Polycystic Ovarian Syndrome: Low-Carb Or Low GI Diet?

Polycystic Ovarian Syndrome: Low-Carb Or Low GI Diet?

Though Polycystic Ovarian Syndrome (PCOS) is a syndrome not caused by lifestyle influences, it's been found that the condition can be be positively influenced by diet changes. Diets high in animal fats (including saturated fats) and sugar are worst contributors to PCOS sufferers. So which will have a better result--a low-carb or low GI diet?

What is PCOS?

PCOS is an endocrine disorder that produces a hormone imbalance in women. It is the leading cause of infertility in woman and stems from insulin insensitivity. Women with PCOS produce too many male hormones (androgens) that lead to a variety of medical problems, including infertility, obesity, heart disease, and Type 2 diabetes.

What Symptoms Come With PCOS?

If you experience two or more of the following symptoms, PCOS is a possibility that should be considered:

  • obesity
  • endrometriosis
  • irregular periods
  • excessive body hair
  • diabetes
  • high blood pressure

What are the Possible Treatments for PCOS?
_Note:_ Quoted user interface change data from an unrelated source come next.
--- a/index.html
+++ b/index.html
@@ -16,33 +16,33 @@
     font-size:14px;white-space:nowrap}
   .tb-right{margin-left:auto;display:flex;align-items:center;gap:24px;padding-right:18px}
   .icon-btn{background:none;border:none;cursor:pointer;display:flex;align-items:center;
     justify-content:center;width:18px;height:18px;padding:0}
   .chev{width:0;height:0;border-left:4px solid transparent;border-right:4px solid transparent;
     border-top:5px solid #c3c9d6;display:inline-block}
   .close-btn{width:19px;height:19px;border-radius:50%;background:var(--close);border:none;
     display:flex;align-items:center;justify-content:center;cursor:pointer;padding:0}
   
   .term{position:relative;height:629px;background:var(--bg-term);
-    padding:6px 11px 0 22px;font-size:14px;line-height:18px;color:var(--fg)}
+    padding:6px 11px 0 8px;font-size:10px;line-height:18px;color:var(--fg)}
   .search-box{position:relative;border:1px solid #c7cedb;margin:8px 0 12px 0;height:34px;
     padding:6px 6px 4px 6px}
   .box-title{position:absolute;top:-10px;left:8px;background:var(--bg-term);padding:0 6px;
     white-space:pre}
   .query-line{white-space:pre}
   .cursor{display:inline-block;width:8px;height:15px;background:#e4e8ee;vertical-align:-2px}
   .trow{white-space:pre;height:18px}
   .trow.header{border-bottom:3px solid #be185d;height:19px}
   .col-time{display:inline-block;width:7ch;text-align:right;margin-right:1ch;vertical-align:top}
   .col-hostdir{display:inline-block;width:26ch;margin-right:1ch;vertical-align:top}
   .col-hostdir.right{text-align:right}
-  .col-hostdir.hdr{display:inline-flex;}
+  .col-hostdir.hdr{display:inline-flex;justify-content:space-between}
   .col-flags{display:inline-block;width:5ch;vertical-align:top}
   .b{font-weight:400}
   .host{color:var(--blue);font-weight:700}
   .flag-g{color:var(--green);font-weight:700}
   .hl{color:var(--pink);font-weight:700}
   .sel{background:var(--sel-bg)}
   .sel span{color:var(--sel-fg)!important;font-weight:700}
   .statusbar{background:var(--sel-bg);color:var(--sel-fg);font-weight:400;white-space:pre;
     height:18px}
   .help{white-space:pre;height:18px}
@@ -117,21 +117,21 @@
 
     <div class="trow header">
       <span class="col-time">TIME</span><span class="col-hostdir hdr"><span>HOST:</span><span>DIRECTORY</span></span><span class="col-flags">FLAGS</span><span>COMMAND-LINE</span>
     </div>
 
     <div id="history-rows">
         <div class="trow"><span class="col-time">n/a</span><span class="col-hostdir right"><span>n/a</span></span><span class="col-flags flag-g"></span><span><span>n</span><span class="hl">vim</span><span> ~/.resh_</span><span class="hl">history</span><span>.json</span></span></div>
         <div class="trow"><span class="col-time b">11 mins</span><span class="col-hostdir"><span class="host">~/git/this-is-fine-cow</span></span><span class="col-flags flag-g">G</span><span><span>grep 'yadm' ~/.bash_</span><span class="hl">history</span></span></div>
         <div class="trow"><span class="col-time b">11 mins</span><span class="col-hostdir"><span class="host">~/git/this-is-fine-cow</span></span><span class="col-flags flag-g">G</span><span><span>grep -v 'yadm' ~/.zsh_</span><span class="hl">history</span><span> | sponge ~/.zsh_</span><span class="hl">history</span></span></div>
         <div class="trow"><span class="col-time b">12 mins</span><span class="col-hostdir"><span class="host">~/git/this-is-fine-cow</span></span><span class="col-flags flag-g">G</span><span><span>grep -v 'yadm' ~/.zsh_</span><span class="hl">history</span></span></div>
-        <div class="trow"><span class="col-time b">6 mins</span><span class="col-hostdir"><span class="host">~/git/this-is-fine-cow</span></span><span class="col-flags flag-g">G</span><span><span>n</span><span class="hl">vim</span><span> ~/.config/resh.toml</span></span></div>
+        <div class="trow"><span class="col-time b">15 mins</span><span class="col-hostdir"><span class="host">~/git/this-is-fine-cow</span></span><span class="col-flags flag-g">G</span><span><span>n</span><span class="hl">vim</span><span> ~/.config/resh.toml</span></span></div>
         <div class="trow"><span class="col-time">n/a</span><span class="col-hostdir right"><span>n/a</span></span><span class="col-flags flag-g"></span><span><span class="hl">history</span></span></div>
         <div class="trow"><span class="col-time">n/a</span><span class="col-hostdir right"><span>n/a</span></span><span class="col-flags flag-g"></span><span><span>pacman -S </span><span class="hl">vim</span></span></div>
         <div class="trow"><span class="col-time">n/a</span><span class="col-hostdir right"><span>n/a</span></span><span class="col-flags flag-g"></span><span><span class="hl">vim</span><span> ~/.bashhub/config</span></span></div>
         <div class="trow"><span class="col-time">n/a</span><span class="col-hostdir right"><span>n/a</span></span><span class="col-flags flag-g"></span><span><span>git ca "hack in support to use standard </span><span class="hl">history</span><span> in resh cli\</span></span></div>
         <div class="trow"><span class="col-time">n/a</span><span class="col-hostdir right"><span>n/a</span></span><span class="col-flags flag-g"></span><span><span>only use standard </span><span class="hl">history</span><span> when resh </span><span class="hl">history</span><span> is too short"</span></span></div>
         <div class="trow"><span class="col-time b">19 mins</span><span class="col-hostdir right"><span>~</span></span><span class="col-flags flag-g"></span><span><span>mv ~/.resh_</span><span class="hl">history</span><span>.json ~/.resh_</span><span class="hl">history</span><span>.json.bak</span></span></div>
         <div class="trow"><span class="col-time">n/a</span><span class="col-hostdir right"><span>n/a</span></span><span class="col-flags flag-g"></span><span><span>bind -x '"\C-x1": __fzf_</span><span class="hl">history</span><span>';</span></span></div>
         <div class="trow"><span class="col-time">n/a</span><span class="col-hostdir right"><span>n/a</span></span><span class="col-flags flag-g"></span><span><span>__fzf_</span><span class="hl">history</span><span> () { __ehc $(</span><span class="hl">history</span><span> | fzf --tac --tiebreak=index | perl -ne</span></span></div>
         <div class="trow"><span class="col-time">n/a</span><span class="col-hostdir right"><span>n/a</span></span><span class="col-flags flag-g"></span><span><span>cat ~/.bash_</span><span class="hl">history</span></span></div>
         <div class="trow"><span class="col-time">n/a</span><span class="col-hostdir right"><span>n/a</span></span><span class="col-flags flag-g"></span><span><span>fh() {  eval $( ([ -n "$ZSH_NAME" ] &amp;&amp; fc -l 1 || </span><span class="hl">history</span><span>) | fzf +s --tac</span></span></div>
  1. Medication- There are only 2 medications for PCOS, and Metformin is by far the most popular. It is mainly used to treat Type 2 diabetes because of its effectiveness in lowering insulin resistance, lowering high blood pressure, and aiding in overall weight loss. That is also why it can be very effective with PCOS. The side affects are limited but can include intestinal issues.
  2. Diet- A low-carb diet that's high in lean protein can be very effective in lowering insulin sensitivity, correcting triglyceride levels, reducing LDL cholesterol levels, and decreasing weight. The decrease in weight will also improve the androgen levels that are the root cause of PCOS.

Which Diet Works Best for PCOS?

Woman with PCOS typically already have some of the symptoms of metabolic syndrome, or Syndrome X, like insulin resistance and a higher risk of heart disease. A low-carb diet, like a Mediterranean Diet or even the Flat Belly Diet, can successfully treat both syndromes. A low GI diet will help alleviate the discomfort associated with the side effects of medications like Metformin, but will not be as effective in lowering the critical blood levels (cholesterol, insulin, blood sugar, or triglycerides) that dominate both conditions.  
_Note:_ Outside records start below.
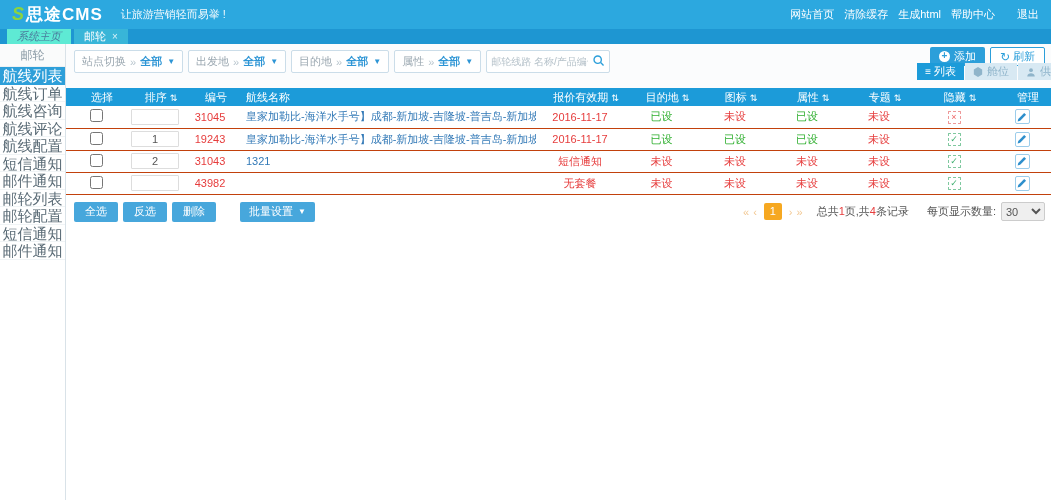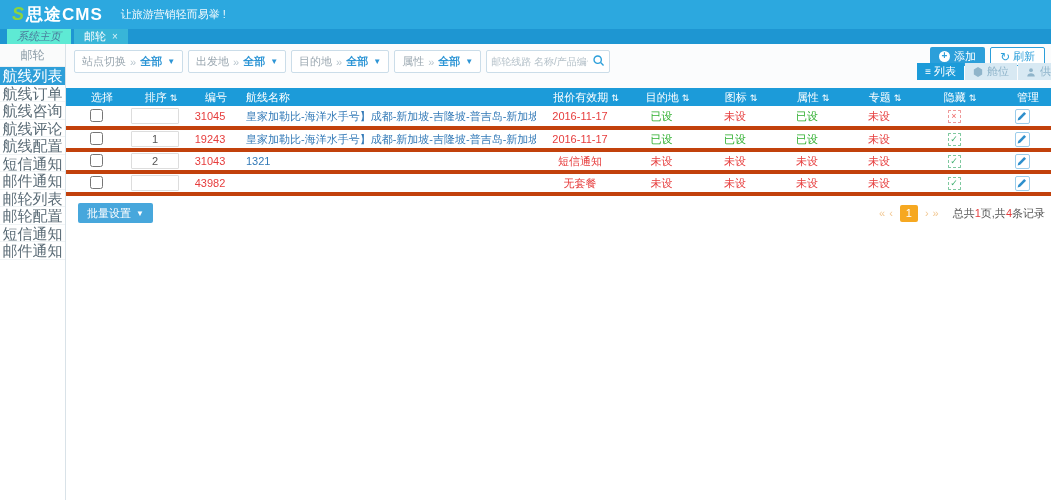--- a/index.html
+++ b/index.html
@@ -48,54 +48,61 @@
   .views { position:absolute; top:19px; right:-30px; display:flex; }
   .view-btn { display:inline-flex; align-items:center; height:17px; padding:0 8px; font-size:11px; background:#D8E9F3; color:#8FB4CA; margin-left:1px; }
   .view-btn.active { background:#1C9BD9; color:#fff; }
   .view-ic { margin-right:4px; font-size:10px; display:inline-flex; align-items:center; }
 
   
   table.grid { width:100%; border-collapse:collapse; table-layout:fixed; }
   .grid th { background:#1C9BD9; color:#fff; font-weight:normal; font-size:11px; height:18px; text-align:center; overflow:hidden; white-space:nowrap;padding-left:12px; }
   .grid th.l { text-align:left; padding-left:10px; }
   .sort-arrows { font-size:9px; margin-left:3px; cursor:pointer; }
-  .grid td { height:22px; border-bottom:4px solid #c2410c; font-size:11px; text-align:center; color:#555; overflow:hidden; white-space:nowrap; }
+  .grid td { height:22px; border-bottom:1px solid #c2410c; font-size:11px; text-align:center; color:#555; overflow:hidden; white-space:nowrap; }
   .grid td.l { text-align:left; padding-left:10px; }
   .code { color:#E63C3C; }
   .rname { color:#3279B7; cursor:pointer; }
   .red { color:#E63C3C; }
   .green { color:#2FAF2F; }
   .sort-input { width:48px; height:16px; border:1px solid #DDDDDD; border-radius:1px; text-align:center; font-size:11px; color:#555; outline:none; }
   .hicon { display:inline-block; width:13px; height:13px; line-height:11px; font-size:9px; border:1px dashed; border-radius:1px; cursor:pointer; }
   .hx { color:#E66; border-color:#E99; }
   .hc { color:#3FAF6F; border-color:#7FC89F; }
   .eicon { display:inline-flex; align-items:center; justify-content:center; width:15px; height:15px; border:1px solid #9CCDEB; border-radius:2px; background:#fff; cursor:pointer; }
 
   
   .footer { display:flex; align-items:center; margin-top:7px; padding:0 6px 0 8px; }
   .fbtn { background:#47A7DC; color:#fff; height:20px; border-radius:2px; padding:0 11px; font-size:11px; margin-right:5px; }
-  .btn-batch { background:#47A7DC; color:#fff; height:20px; border-radius:2px; padding:2px 9px; font-size:11px; margin-left:4px; display:inline-flex; align-items:center; }
+  .btn-batch { background:#47A7DC; color:#fff; height:20px; border-radius:2px; padding:2px 9px; font-size:11px; margin-left:19px; display:inline-flex; align-items:center; }
   .btn-batch .chip-caret { color:#fff; }
   .pager { margin-left:auto; display:flex; align-items:center; }
   .parrow { color:#F2C893; font-size:11px; margin:0 2px; cursor:pointer; }
   .pcur { background:#F6A821; color:#fff; width:18px; height:17px; line-height:17px; text-align:center; border-radius:2px; margin:0 5px; font-size:11px; cursor:pointer; }
   .summary { margin-left:12px; font-size:11px; color:#555; }
   .summary .red { color:#E63C3C; }
   .perpage { margin-left:18px; display:flex; align-items:center; font-size:11px; color:#555; }
   .perpage select { width:44px; height:19px; border:1px solid #CCCCCC; border-radius:2px; font-size:11px; color:#555; margin-left:5px; font-family:inherit; }
 </style>
 </head>
 <body>
 
 <div class="topbar">
   <div class="logo">
     <span class="logo-s">S</span>
     <span class="logo-text">思途CMS</span>
   </div>
   <div class="tagline">让旅游营销轻而易举 !</div>
+  <div class="top-links" id="top-links">
+      <span class="tlink">网站首页</span>
+      <span class="tlink">清除缓存</span>
+      <span class="tlink">生成html</span>
+      <span class="tlink">帮助中心</span>
+      <span class="tlink">退出</span>
+    </div>
 </div>
 
 <div class="tabstrip" id="tabstrip">
     <span class="tab plain">系统主页</span>
     <span class="tab active">邮轮<span class="tab-close">×</span></span>
   </div>
 
 <div class="main">
   <div class="sidebar">
     <div class="side-title">邮轮</div>
@@ -266,27 +273,32 @@
     <td><span class="eicon">
                 <svg viewBox="0 0 16 16" width="10" height="10">
                   <path d="M11.5 1.5l3 3L5 14l-4 1 1-4z" fill="#2E8FCC"></path>
                 </svg>
               </span></td>
   </tr>
         </tbody>
     </table>
 
     <div class="footer">
+      <span id="footer-btns"><button class="fbtn">全选</button><button class="fbtn">反选</button><button class="fbtn">删除</button></span>
       <button class="btn-batch">
           <span>批量设置</span>
           <span class="chip-caret">▼</span>
         </button>
       <div class="pager">
         <span class="parrow">«</span>
         <span class="parrow">‹</span>
         <span class="pcur">1</span>
         <span class="parrow">›</span>
         <span class="parrow">»</span>
       </div>
       <div class="summary" id="summary"><span class="">总共</span><span class="red">1</span><span class="">页,共</span><span class="red">4</span><span class="">条记录</span></div>
+      <div class="perpage">
+        <span>每页显示数量:</span>
+        <select id="per-page-select"><option>30</option></select>
+      </div>
     </div>
   </div>
 </div>
 
 </body></html>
The low-carbo diets replace all saturated fats with monounsaturated fats and keep your daily meals around 1600 calories each to aid in weight loss. The bulk of your nutrition comes from a mediterranean-style diet that includes lots of fruit, vegetables, whole grains, and only lean, small portions of protein.

Low GI tract diets are effective with lowering levels of harmful animal fats in the diet, but not as easy to maintain. Many women crave the carbs that are often greatly eliminated in lower GI diets, and they need the proteins for energy that are often restricted in lower GI diets.

Low carb diets concentrate on whole grain carbohydrates and very lean proteins to allow for healthy exercise to be incorporated into the program. They are typically lifestyle diets meant to be maintained for a lifetime, instead of a quick-fix weight loss program that has a beginning and end.